Watched the movie Kancheevaram today - No doubt a super movie with a tragic ending or should I say an ending which is normal and not the happily ever after we are used to.
The film made me think about a lot of things - Love for our own Blood- The Pride in being young - the Compromises of old age- The Promises told many times over but never fulfilled - The Choice we make and the Sanity that keeps us in this mad mad world ...
Every person will at some point of time come to this tug of war between His own personal desires ,aspirations and The worldly expectations - We as human Beings- as man and woman play these games and decision and choices which make no sense when we are on our death bed - Will it really matter if I was a software engineer and had a huge bank balance - But will it also matter if I am poor and my children steal for food ? Where does the balance lie and what is this balance... where is sanity ?
We record histories- we salute heroes - We bury and respect the dead- We make the dead alive in so many stories to our children - during rituals in family occasions - During someone else's death - times when they become one among us -
For me its impossible to imagine my old age and death - I can only talk about it - be philosophical about it but may be when I lie to die I may realise how foolish I was -
Or who knows I may be proud about it - WHO KNOWS ?

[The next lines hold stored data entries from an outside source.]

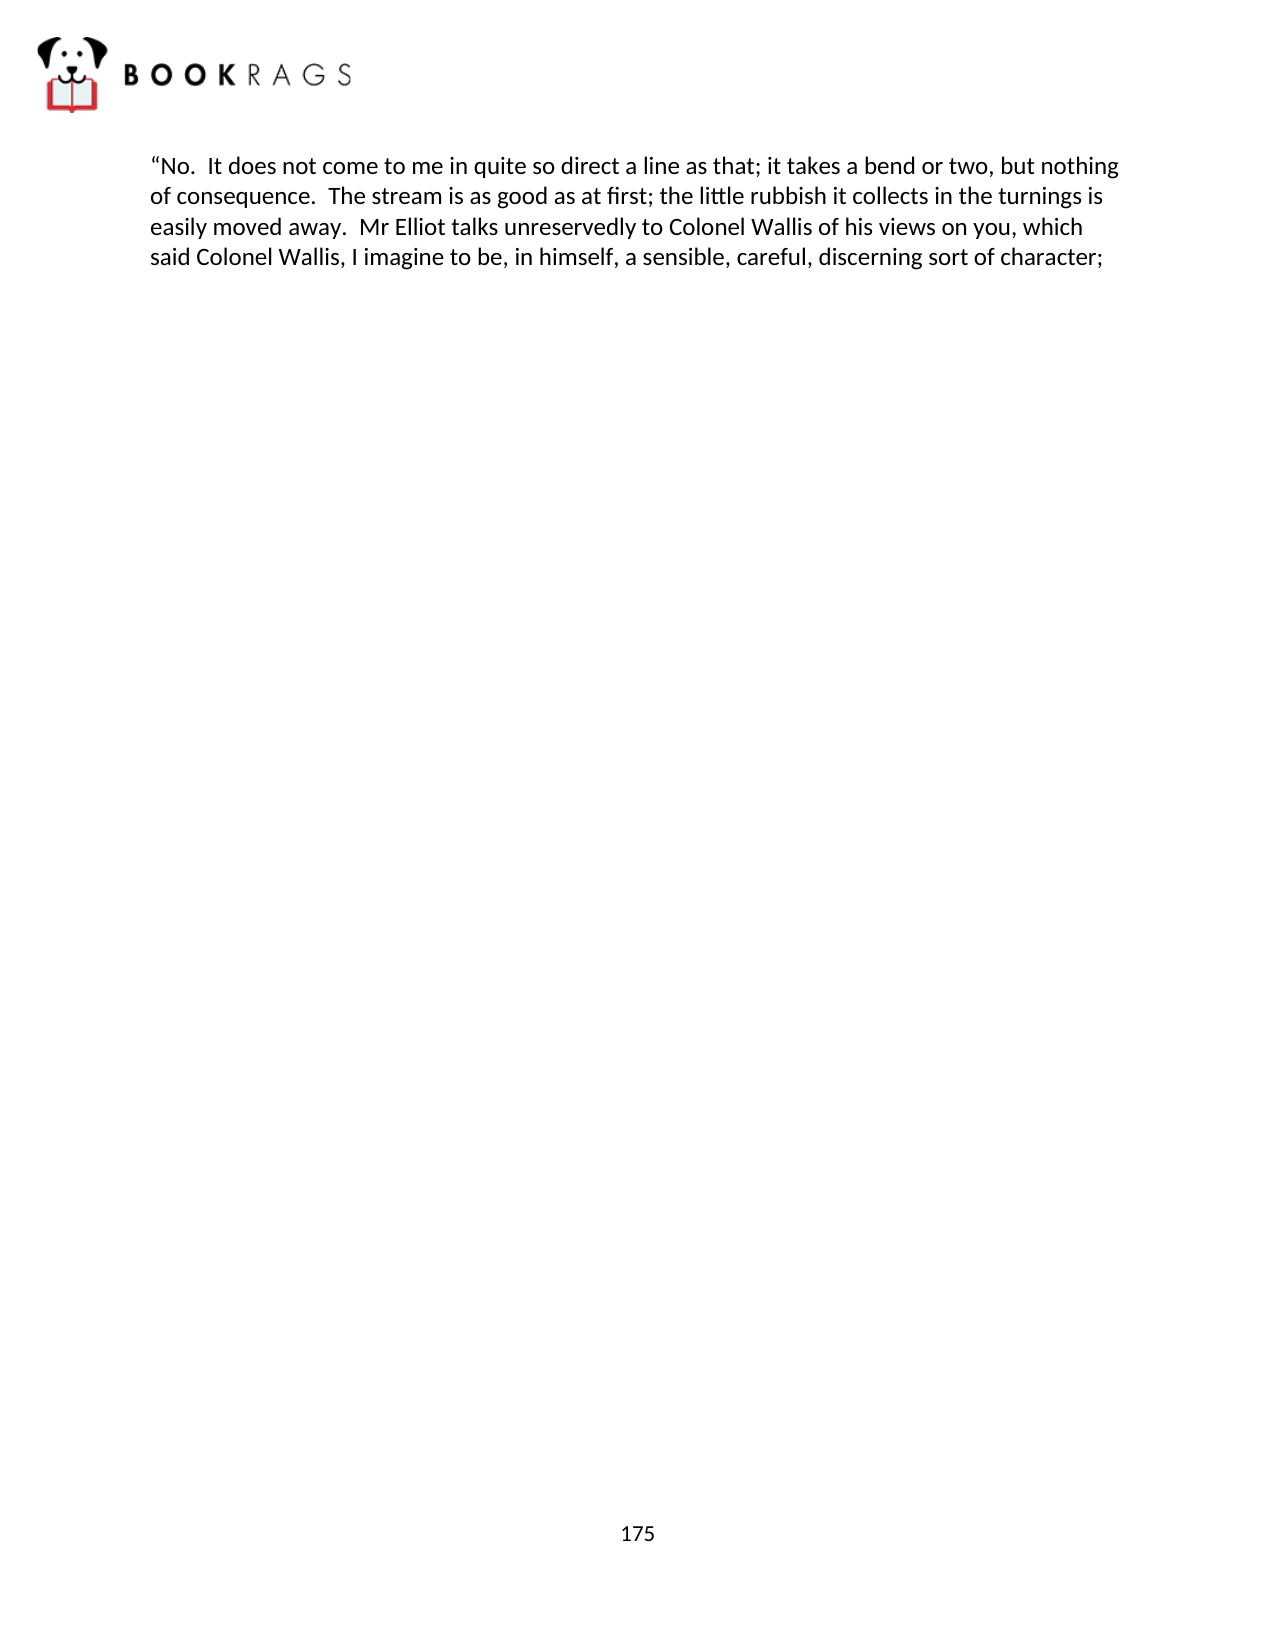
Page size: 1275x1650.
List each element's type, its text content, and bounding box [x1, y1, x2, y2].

text “No. It does not come to me in quite so direct a line as that; it takes a bend or two, but nothing of consequence. The stream is as good as at first; the little rubbish it collects in the turnings is easily moved away. Mr Elliot talks unreservedly to Colonel Wallis of his views on you, which said Colonel Wallis, I imagine to be, in himself, a sensible, careful, discerning sort of character; [150, 150, 1125, 272]
picture [37, 37, 351, 113]
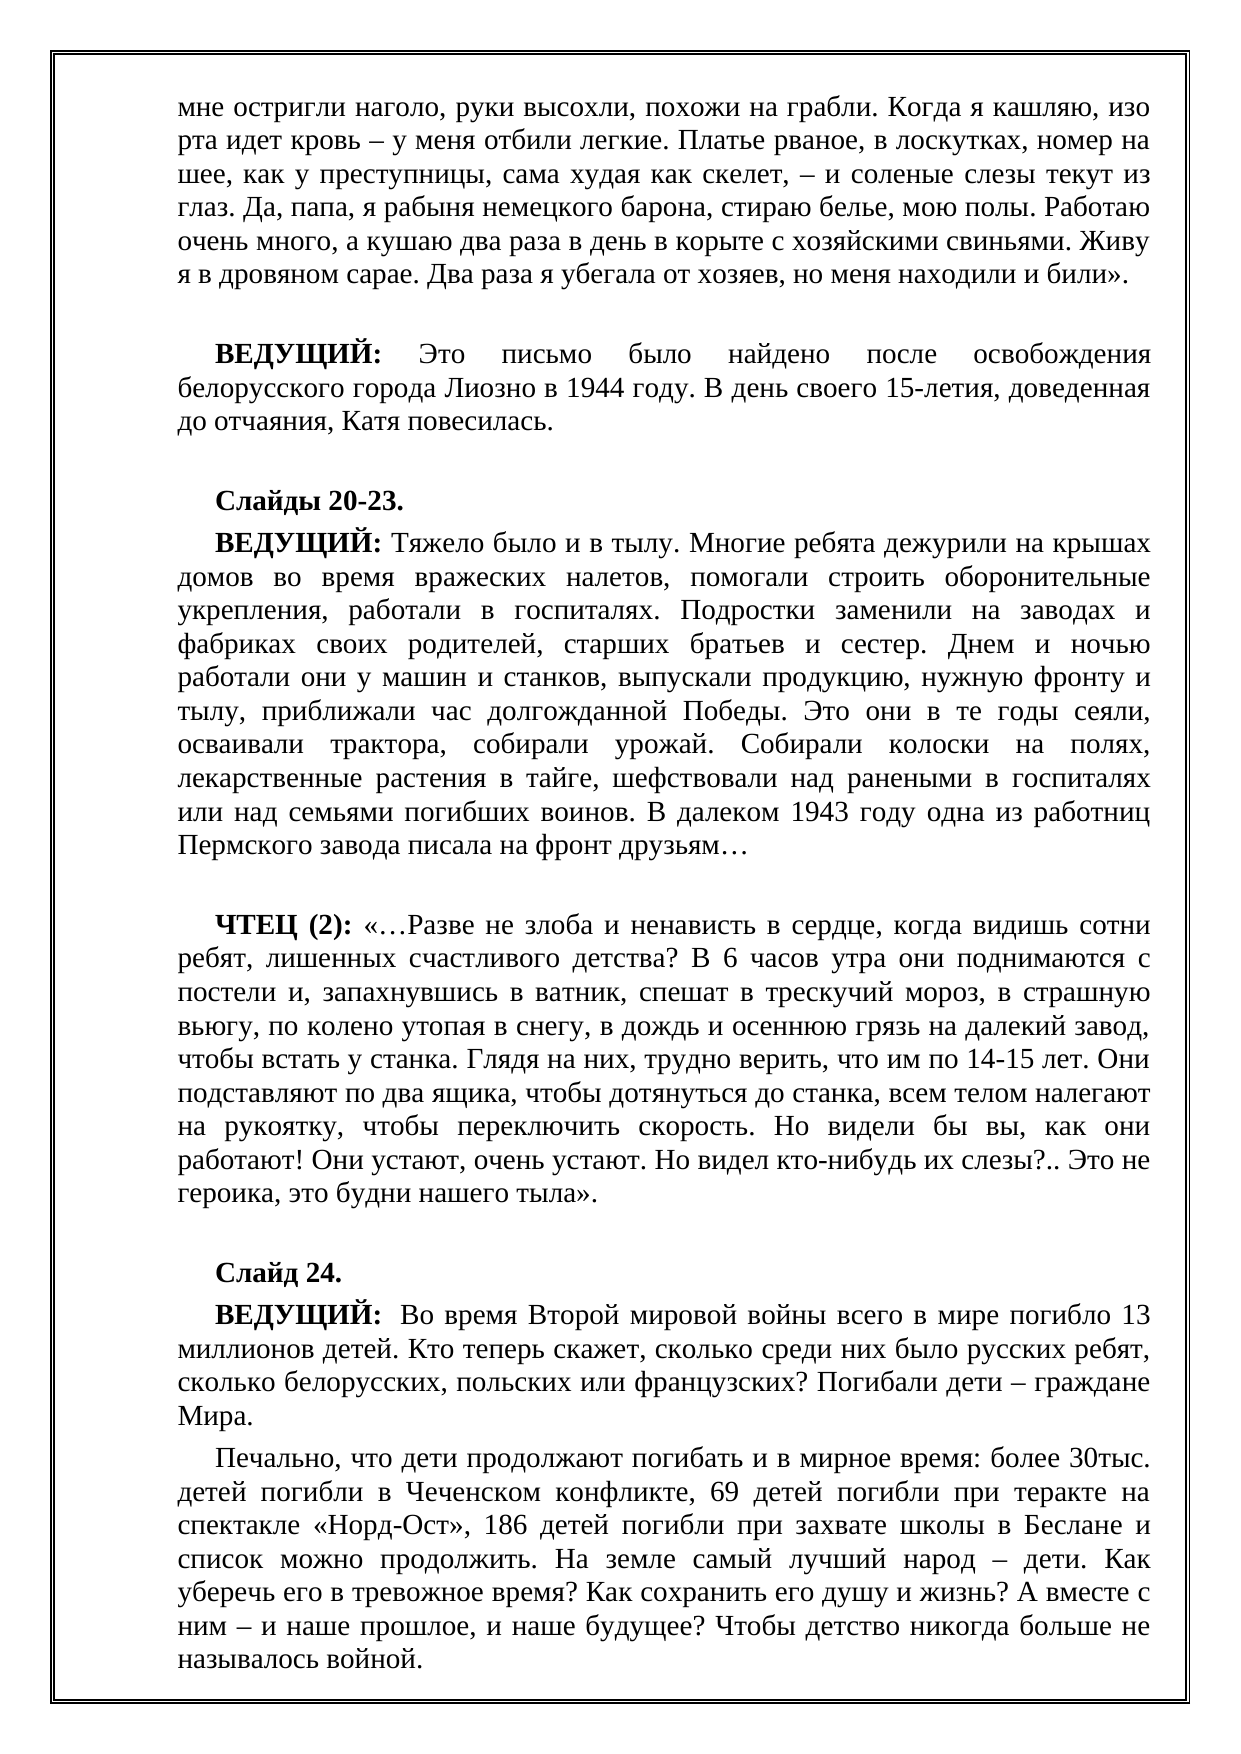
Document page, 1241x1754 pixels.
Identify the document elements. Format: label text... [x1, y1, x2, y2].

text ВЕДУЩИЙ: Во время Второй мировой войны всего в мире погибло 13 миллионов детей. Кто теперь скажет, сколько среди них было русских ребят, сколько белорусских, польских или французских? Погибали дети – граждане Мира. [177, 1297, 1152, 1432]
text Слайды 20-23. [177, 483, 1152, 517]
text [177, 89, 1152, 290]
text Печально, что дети продолжают погибать и в мирное время: более 30тыс. детей погибли в Чеченском конфликте, 69 детей погибли при теракте на спектакле «Норд-Ост», 186 детей погибли при захвате школы в Беслане и список можно продолжить. На земле самый лучший народ – дети. Как уберечь его в тревожное время? Как сохранить его душу и жизнь? А вместе с ним – и наше прошлое, и наше будущее? Чтобы детство никогда больше не называлось войной. [177, 1440, 1152, 1675]
text ЧТЕЦ (2): «…Разве не злоба и ненависть в сердце, когда видишь сотни ребят, лишенных счастливого детства? В 6 часов утра они поднимаются с постели и, запахнувшись в ватник, спешат в трескучий мороз, в страшную вьюгу, по колено утопая в снегу, в дождь и осеннюю грязь на далекий завод, чтобы встать у станка. Глядя на них, трудно верить, что им по 14-15 лет. Они подставляют по два ящика, чтобы дотянуться до станка, всем телом налегают на рукоятку, чтобы переключить скорость. Но видели бы вы, как они работают! Они устают, очень устают. Но видел кто-нибудь их слезы?.. Это не героика, это будни нашего тыла». [177, 907, 1152, 1209]
text ВЕДУЩИЙ: Тяжело было и в тылу. Многие ребята дежурили на крышах домов во время вражеских налетов, помогали строить оборонительные укрепления, работали в госпиталях. Подростки заменили на заводах и фабриках своих родителей, старших братьев и сестер. Днем и ночью работали они у машин и станков, выпускали продукцию, нужную фронту и тылу, приближали час долгожданной Победы. Это они в те годы сеяли, осваивали трактора, собирали урожай. Собирали колоски на полях, лекарственные растения в тайге, шефствовали над ранеными в госпиталях или над семьями погибших воинов. В далеком 1943 году одна из работниц Пермского завода писала на фронт друзьям… [177, 525, 1152, 861]
text Слайд 24. [177, 1255, 1152, 1289]
text ВЕДУЩИЙ: Это письмо было найдено после освобождения белорусского города Лиозно в 1944 году. В день своего 15-летия, доведенная до отчаяния, Катя повесилась. [177, 336, 1152, 437]
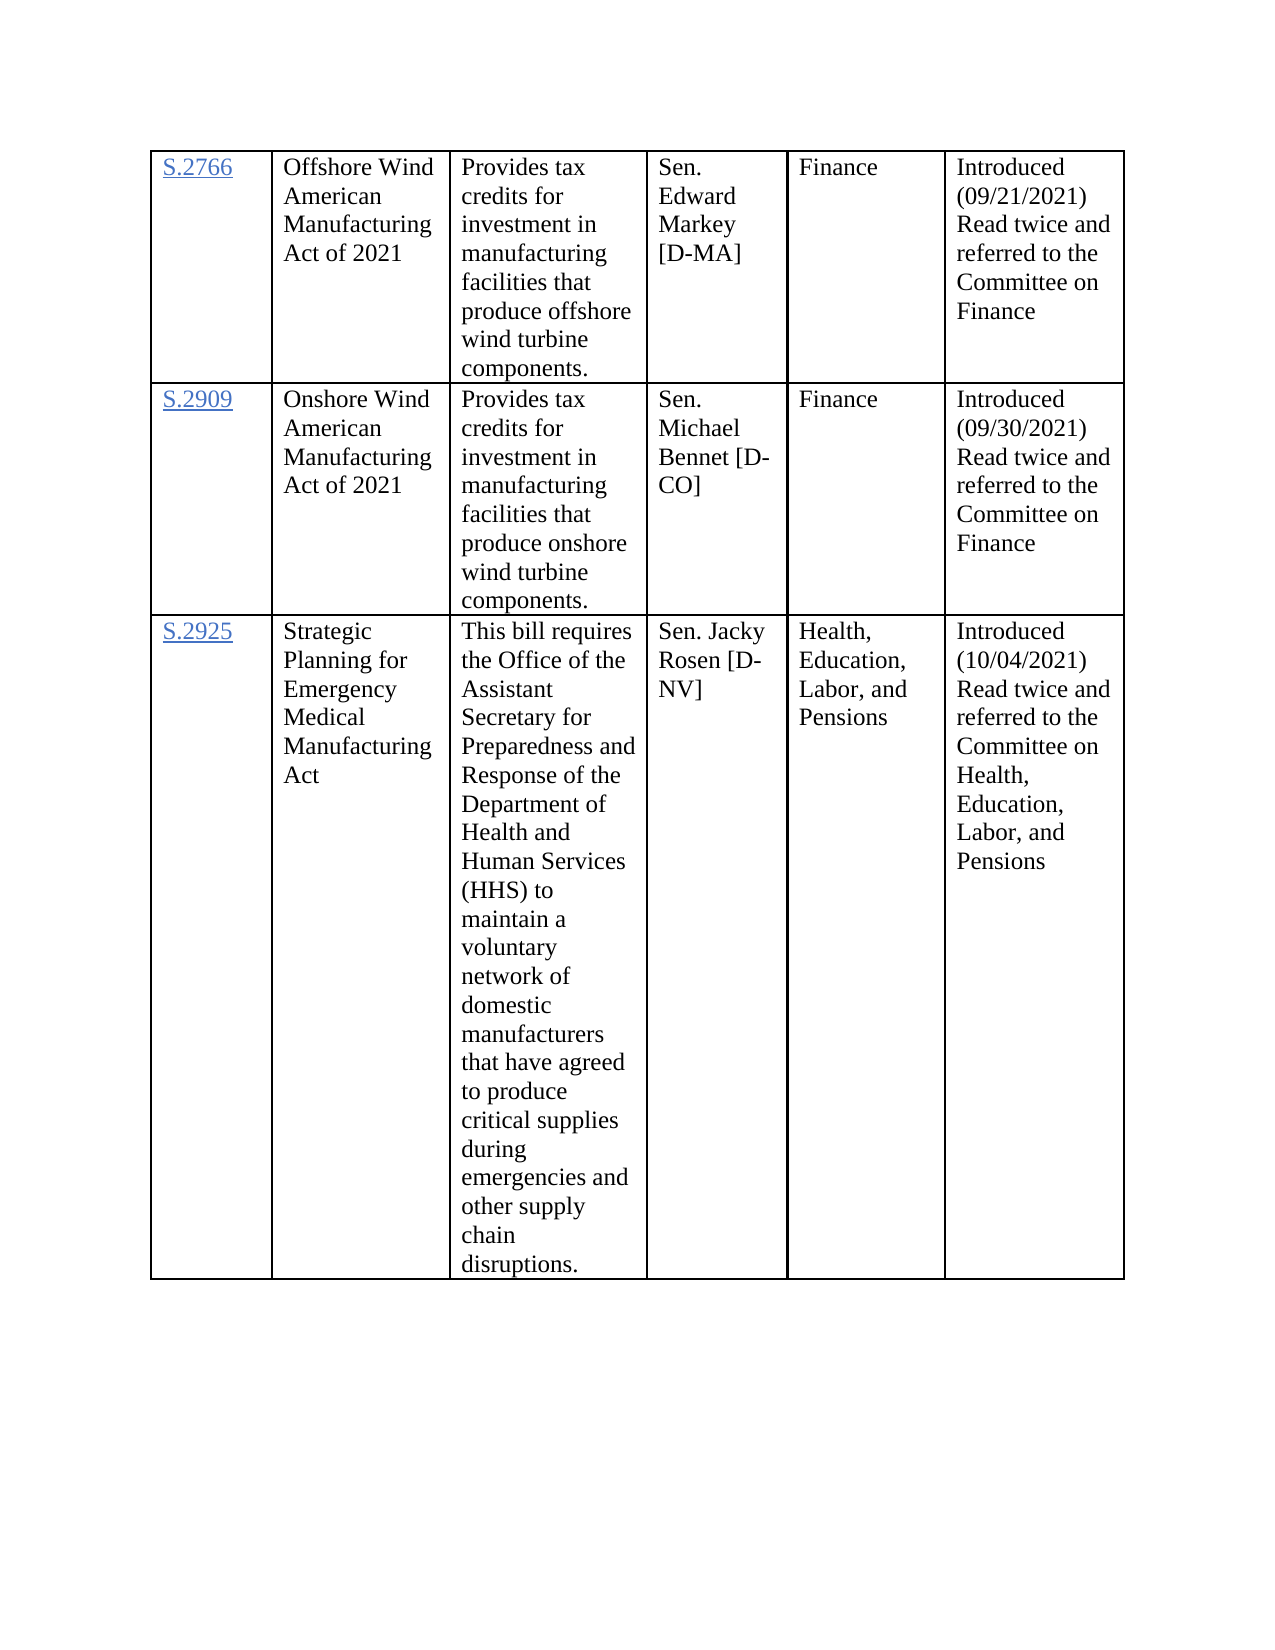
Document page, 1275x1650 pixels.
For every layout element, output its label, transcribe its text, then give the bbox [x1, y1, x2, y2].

I remember Gandhiji's Talisman which talks about recalling the weakest man in times of doubt and if it leads to freedom for him and many alike then all over doubts will melt away - I feel we ourselves are the weakest man whom we know best -
So when I am contemplating the next stage of my life- career, marriage,location, in other words all things that matter to me today will the weakest man in me understand and clear my doubts or is my death bed the better yardstick to compare?
Is the destination not as important as the journey ? why does it not matter what the destination is - Death is our destination - No matter how we make the journey we reach there - The peace in death lies in what journey we had before -
The balance lies as to what that peace is for each one of us.
I have no answers yet for my peace - as usual mind is so bogged down with emotions no practical tick list comes which I can say is a benchmark for me.I believe each one of us or atleast some of us are in the pursuit of that answer which will make us happy - will keep us happy even in death -
The irony is that our answer is only tested against one Question once in Life - During Death.